Dad can tell which hens have ceased to regularly produce eggs, so they eventually become the source of a chicken dinner. Every two or three years he orders a box of a dozen pullet chicks from the South Edmonton Hatchery to raise for flock replacements. I ask Dad why the day-old chicks we get are all female. His answer intrigues me, “The hatchery hires especially skilled “sexers” to sort them, but I don’t understand how they do it.”[3]  

Across the hay yard from the Barn is the Implement Shed housing the seed drill, binder, mower, sulky plow (a one-bottom horse-drawn riding plow), single disc, hay rake, walking plow, diamond-tooth harrows, harrow-cart, and 50-bushel grain wagon. In one corner is a toilet enclosure for use when we are not in or near the house (and which was the only facility ever available to the hired man). 

The final farm building is the Granary, about forty steps beyond the Implement shed. A 12’x16’ wood frame building, it has a large central door opening to an alleyway with two grain storage bins on either side. Two of the bins hold the oat crop from the fall harvest, one is empty, and the other contains oat chop ground for Dad by neighbor Arnold Daly, as we do not yet have the machinery to do it ourselves. 
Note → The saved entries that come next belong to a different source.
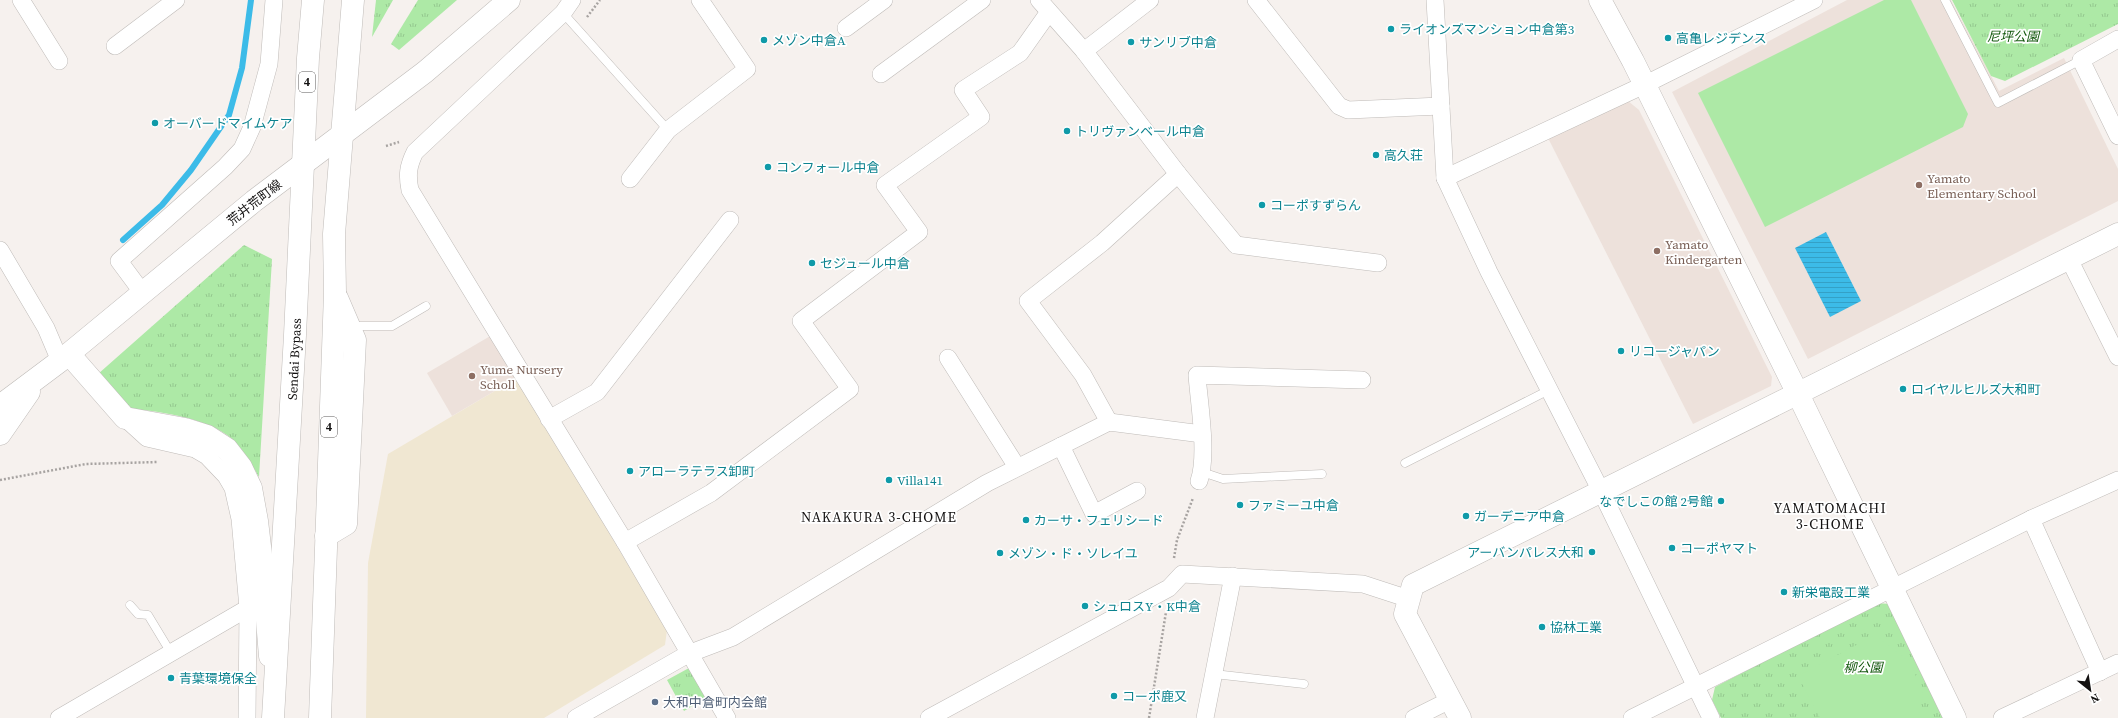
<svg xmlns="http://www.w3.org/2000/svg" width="2118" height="718" font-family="'Source Serif 4','Noto Sans JP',serif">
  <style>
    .commercial { fill: #f0e7d2 }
    .built { fill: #ede1db }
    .grass { fill: url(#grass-tufts) }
    .pitch { fill: #ade9a6 }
    .water { fill: url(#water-rules) }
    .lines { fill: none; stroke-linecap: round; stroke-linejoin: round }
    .stream { stroke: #3cbbe8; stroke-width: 6 }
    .lane-casing { stroke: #bfbbb8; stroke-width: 9 }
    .street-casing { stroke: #bfbbb8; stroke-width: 18 }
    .secondary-casing { stroke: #bfbbb8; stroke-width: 23 }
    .highway-casing { stroke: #bfbbb8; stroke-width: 23 }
    .path { stroke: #a7a3a1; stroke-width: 2.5; stroke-dasharray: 2 2; stroke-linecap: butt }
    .lane { stroke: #fff; stroke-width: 8 }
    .street { stroke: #fff; stroke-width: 17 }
    .secondary { stroke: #fff; stroke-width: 22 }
    .highway { stroke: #fff; stroke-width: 22 }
    .culture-dot { fill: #0f9aa8; stroke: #fff; stroke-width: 1.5 }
    .education-dot { fill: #8d6e63; stroke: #fff; stroke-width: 1.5 }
    .service-dot { fill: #5c6f8a; stroke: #fff; stroke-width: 1.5 }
    .labels { text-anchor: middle; stroke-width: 3.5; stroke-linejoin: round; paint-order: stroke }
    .shield { fill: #fff; stroke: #5a5858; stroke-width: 1 }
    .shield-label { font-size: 12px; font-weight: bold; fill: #131111 }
    .culture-label { font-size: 13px; fill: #0d838f; stroke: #fff; text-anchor: start }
    .park-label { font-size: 13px; font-style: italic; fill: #12570c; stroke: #fff }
    .education-label { font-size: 13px; fill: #785e54; stroke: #fff; text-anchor: start }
    .street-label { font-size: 13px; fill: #131111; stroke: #fff }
    .service-label { font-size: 13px; fill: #4e5e75; stroke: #fff; text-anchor: start }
    .neighbourhood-label { font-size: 14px; letter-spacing: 1px; fill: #131111; stroke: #fff }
  </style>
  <defs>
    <pattern id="grass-tufts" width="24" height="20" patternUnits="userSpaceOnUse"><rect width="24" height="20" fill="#ade9a6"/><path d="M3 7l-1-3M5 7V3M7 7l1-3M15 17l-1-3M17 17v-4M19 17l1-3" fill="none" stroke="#94c78e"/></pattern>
    <pattern id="water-rules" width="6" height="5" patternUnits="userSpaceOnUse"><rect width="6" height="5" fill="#3cbbe8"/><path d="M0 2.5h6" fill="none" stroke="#34a0c6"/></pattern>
  </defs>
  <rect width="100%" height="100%" fill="#f6f1ee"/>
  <!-- commercial -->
  <path class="commercial" d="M 517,378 L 667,630 L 665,645 L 544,718 L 366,718 L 368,563 L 388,454 Z"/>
  <!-- built -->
  <g class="built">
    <path d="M 1847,0 L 1951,0 L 1999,91 L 2064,58 L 2118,169 L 2118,201 L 1808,359 L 1672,92 Z"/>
    <path d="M 1628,101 L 1639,110 L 1772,377 L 1771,386 L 1693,424 L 1548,138 Z"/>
    <path d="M 492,335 L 517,378 L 452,416 L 427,373 Z"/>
  </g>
  <!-- grass -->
  <g class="grass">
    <path d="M 376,0 L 393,0 L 372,37 Z"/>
    <path d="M 418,0 L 457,0 L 399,50 L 391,44 Z"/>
    <path d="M 1952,0 L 2118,0 L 2118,24 L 2005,81 L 1991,76 Z"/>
    <path d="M 244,245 L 272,259 L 259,477 C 250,462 241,445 227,435 C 204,418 155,410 128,409 L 98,374 Z"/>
    <path d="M 1876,603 L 1890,604 L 1946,718 L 1721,718 L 1712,700 L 1715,687 Z"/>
    <path d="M 689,668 L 706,698 L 684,711 L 667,680 Z"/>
  </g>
  <!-- pitch -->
  <g class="pitch">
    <path d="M 1884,0 L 1911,0 L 1968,114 L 1963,127 L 1765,227 L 1698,93 Z"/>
    <path d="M 1875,635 L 1910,662 L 1923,693 L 1918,718 L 1820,718 L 1798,676 Z"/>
  </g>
  <!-- water -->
  <path class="water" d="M 1826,232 L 1861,301 L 1830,317 L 1795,248 Z"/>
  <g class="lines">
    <!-- stream -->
    <path class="stream" d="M 123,240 L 162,205 L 191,170 L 229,115 L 242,68 L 251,0"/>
    <!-- lane casing -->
    <g class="lane-casing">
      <g id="lane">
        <path d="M 1945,0 L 1998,103 L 2081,60"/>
        <path d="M 563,13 L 668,130"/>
        <path d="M 350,326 L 392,326 L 426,306"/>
        <path d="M 1405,463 L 1549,390"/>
        <path d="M 1202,472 L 1223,479 L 1322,474"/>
        <path d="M 130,605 L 138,614 L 148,615 L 171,653"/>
        <path d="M 1214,674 L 1304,684"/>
      </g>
    </g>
    <!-- street casing -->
    <g class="street-casing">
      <g id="street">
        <path d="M 21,0 L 59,61"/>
        <path d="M 572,0 L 563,13 L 415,152 C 408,166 407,175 410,190 L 625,542 L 727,718"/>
        <path d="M 1039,0 L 1084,51 L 1178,174 L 1236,245 L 1378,263"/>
        <path d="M 1256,0 L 1339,106 L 1348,110 L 1441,106"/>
        <path d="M 1435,0 L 1445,178"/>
        <path d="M 846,28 L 884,0"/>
        <path d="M 2118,39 L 2081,60 L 2118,136"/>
        <path d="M 115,46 L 176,0"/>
        <path d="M 1084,51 L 1150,0"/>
        <path d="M 881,74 L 982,0"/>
        <path d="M 630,179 L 668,130 L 747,69 L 700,0"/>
        <path d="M 0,250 L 46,328 L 60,361"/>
        <path d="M 2069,259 L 2118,357"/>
        <path d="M 142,292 L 119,261 L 225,167 L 242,149 L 252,127 L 269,64 L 274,0"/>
        <path d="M 948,358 L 1017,467"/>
        <path d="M 125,418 L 147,438 L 195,449 L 207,456 L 226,476 L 233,488 L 240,519 L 248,608 L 247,718"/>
        <path d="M 549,419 L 597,392 L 730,220"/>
        <path d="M 1109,422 L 1083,375 L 1028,301 L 1102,243 L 1178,174"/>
        <path d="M 1061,446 L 1094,514 L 1137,491"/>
        <path d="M 1199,481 C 1208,455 1199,403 1197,375 L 1362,380"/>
        <path d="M 2031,519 L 2100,672"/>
        <path d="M 625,542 L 711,493 L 850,389 L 801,321 L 919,232 L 885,185 L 981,117 L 963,90 L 1020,53 L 1049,12"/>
        <path d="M 59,718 L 248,608"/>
        <path d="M 576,718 L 688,654 L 733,637 L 987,483 L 1109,422 L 1202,434"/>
        <path d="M 929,718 L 1169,588 L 1182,574 L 1363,584 L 1409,599"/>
        <path d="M 1205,718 L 1233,576"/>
        <path d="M 1414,718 L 1450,700"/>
        <path d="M 1632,718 L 2031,519 L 2118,480"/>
        <path d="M 1711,718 L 1602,493 L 1489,272 L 1445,178 L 1644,85 L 1814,0"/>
        <path d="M 2002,718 L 2118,663"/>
      </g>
    </g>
    <!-- secondary casing -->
    <g class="secondary-casing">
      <g id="secondary">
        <path d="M 1600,0 L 1633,61 L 1798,394 L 1955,718"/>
        <path d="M 69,354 L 125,418 L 185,429 L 207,436 L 227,449 L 241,467 L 251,488 L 257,521 L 263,572 L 270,656"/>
        <path d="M 0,406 L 60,361 L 254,201 L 425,72 L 509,0"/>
        <path d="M 0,434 L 29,392"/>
        <path d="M 1460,718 L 1405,614 L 1413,585 L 2118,234"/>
      </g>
    </g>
    <!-- highway casing -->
    <g class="highway-casing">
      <g id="highway">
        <path d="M 326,536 L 346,524 L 355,340 L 337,298"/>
        <path d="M 273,718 L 295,335 L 308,58 L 313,0"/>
        <path d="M 320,718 L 335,293 L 334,234 L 353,0"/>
      </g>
    </g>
    <!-- path -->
    <g class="path">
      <path d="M 587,17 L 600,0"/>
      <path d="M 386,146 L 399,142"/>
      <path d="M 0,480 L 86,464 L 158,462"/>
      <path d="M 1174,558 L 1177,540 L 1193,498"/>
      <path d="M 1149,718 L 1166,612"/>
    </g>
    <!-- lane -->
    <use href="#lane" class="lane"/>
    <!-- street -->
    <use href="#street" class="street"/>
    <!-- secondary -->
    <use href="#secondary" class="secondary"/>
    <!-- highway -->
    <use href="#highway" class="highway"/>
  </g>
  <!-- markers -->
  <g class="culture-dot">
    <circle cx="1391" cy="29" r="4"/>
    <circle cx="1668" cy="38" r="4"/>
    <circle cx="764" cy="40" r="4"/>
    <circle cx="1131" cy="42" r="4"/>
    <circle cx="155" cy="123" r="4"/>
    <circle cx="1067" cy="131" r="4"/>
    <circle cx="1376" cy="155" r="4"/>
    <circle cx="768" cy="167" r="4"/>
    <circle cx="1262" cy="205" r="4"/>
    <circle cx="812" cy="263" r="4"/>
    <circle cx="1621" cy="351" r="4"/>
    <circle cx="1903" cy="389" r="4"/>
    <circle cx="630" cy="471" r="4"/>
    <circle cx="889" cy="480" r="4"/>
    <circle cx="1721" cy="501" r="4"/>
    <circle cx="1240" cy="505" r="4"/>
    <circle cx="1466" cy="516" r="4"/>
    <circle cx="1026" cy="520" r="4"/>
    <circle cx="1672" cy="548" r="4"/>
    <circle cx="1592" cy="552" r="4"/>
    <circle cx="1000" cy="553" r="4"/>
    <circle cx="1784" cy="592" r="4"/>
    <circle cx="1085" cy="606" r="4"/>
    <circle cx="1542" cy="627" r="4"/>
    <circle cx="171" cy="678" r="4"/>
    <circle cx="1114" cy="696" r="4"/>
  </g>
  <g class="education-dot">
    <circle cx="1919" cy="185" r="4"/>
    <circle cx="1657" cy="251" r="4"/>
    <circle cx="472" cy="376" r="4"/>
  </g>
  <circle class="service-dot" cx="655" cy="702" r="4"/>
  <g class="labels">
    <!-- shield labels -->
    <g class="shield">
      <rect x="299" y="72" width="16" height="20" rx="3"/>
      <rect x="321" y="417" width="16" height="20" rx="3"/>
    </g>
    <g class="shield-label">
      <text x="307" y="86">4</text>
      <text x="329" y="431">4</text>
    </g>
    <!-- culture labels -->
    <g class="culture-label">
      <text x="1399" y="34">ライオンズマンション中倉第3</text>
      <text x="1676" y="43">高亀レジデンス</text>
      <text x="772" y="45">メゾン中倉A</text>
      <text x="1139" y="47">サンリブ中倉</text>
      <text x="163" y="128">オーバードマイムケア</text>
      <text x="1075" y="136">トリヴァンベール中倉</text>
      <text x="1384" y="160">高久荘</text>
      <text x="776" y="172">コンフォール中倉</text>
      <text x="1270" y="210">コーポすずらん</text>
      <text x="820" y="268">セジュール中倉</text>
      <text x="1629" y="356">リコージャパン</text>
      <text x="1911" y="394">ロイヤルヒルズ大和町</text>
      <text x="638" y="476">アローラテラス卸町</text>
      <text x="897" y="485">Villa141</text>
      <text x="1713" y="506" text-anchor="end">なでしこの館 2号館</text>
      <text x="1248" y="510">ファミーユ中倉</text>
      <text x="1474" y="521">ガーデニア中倉</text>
      <text x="1034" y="525">カーサ・フェリシード</text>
      <text x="1680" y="553">コーポヤマト</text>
      <text x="1584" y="557" text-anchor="end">アーバンパレス大和</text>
      <text x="1008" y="558">メゾン・ド・ソレイユ</text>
      <text x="1792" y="597">新栄電設工業</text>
      <text x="1093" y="611">シュロスY・K中倉</text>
      <text x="1550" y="632">協林工業</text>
      <text x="179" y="683">青葉環境保全</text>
      <text x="1122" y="701">コーポ鹿又</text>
    </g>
    <!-- park labels -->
    <g class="park-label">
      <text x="2013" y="41">尼坪公園</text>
      <text x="1863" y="672">柳公園</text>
    </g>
    <!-- education labels -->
    <g class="education-label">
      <text x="1927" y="183">Yamato<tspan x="1927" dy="15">Elementary School</tspan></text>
      <text x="1665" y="249">Yamato<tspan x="1665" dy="15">Kindergarten</tspan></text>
      <text x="480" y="374">Yume Nursery<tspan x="480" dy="15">Scholl</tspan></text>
    </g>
    <!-- street labels -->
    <g class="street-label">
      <text transform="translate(254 202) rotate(-38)" y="5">荒井荒町線</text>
      <text transform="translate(294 359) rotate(-87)" y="5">Sendai Bypass</text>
    </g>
    <!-- service labels -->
    <g class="service-label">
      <text x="663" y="707">大和中倉町内会館</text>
    </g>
    <!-- neighbourhood labels -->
    <g class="neighbourhood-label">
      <text x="1830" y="513">YAMATOMACHI<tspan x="1830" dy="16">3-CHOME</tspan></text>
      <text x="879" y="522">NAKAKURA 3-CHOME</text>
    </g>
  </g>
  <!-- north arrow -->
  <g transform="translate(2090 690) rotate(150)" stroke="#ffffff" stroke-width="3" paint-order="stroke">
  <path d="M0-3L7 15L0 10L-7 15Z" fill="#131111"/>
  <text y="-6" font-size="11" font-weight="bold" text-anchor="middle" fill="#131111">N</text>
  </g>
</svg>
The first job in the spring is preparing oats to use as seed for the coming season. This is accomplished by putting oats through the hand-powered fanning mill in the granary alleyway. The machine is about four feet high and three feet square. It has a hand crank on one side and a hopper on top into which we shovel the grain. Its purpose is to remove weed seeds from the oats before planting using two methods. As it feeds from the hopper the oats pass sequentially over two slightly sloping screens that are shaken by a link to the crank, thereby allowing seeds smaller than oats to pass through and be diverted, while the partially cleaned oats to drop to the next step. Here the partly cleaned seed drops through a blast of air from a large fan separating lighter seed such as wild oats from the oats to be seeded. As clean seed comes out at a lower level, I shovel it into the empty bin while Dick turns the crank, reversing our roles occasionally until the dusty job is done. We are now ready for the first fieldwork of the year: spring seeding.

Fieldwork is the focus of Part Three of the blog. Here is an aerial photo of the Farm and Salisbury Corner.

The farm amidst our neighbours at Salisbury Corner

[1] Dad’s interest in herd improvement led him to enrol in the Alberta Herd Improvement Program and later the Holstein Record of Production Program. Both require a record of production for each cow. One of our best producers was Linda with 18,000 lbs. (over 8000 litres) of milk in 10 months.

[2] (Warning! Graphic details) Lamb tail-docking is not a fun job. I hold a lamb while Dad squeezes a very heavy  hand-held clamp on its tailhead. This crushes the bone and allows the tail to be cut off with a very sharp knife while clamped. Before Dad unclamps, I tie twine around the stump to minimize bleeding. In spite of it’s cruelty I prefer this method to the one used when I was younger. In that case the tail was pulled through a hole in a metal plate while it was burned off with a red-hot iron producing a very noxious burnt-flesh odour.

By contrast castration is bloodless. The heavy clamp is applied to the scrotum, crushing the blood vessels to the testicles so they do not develop. 

[3] I later learn in my Aggie poultry class that the chick is held upside down so it’s vent can be opened and examined for subtle differences in rudimentary sex organs.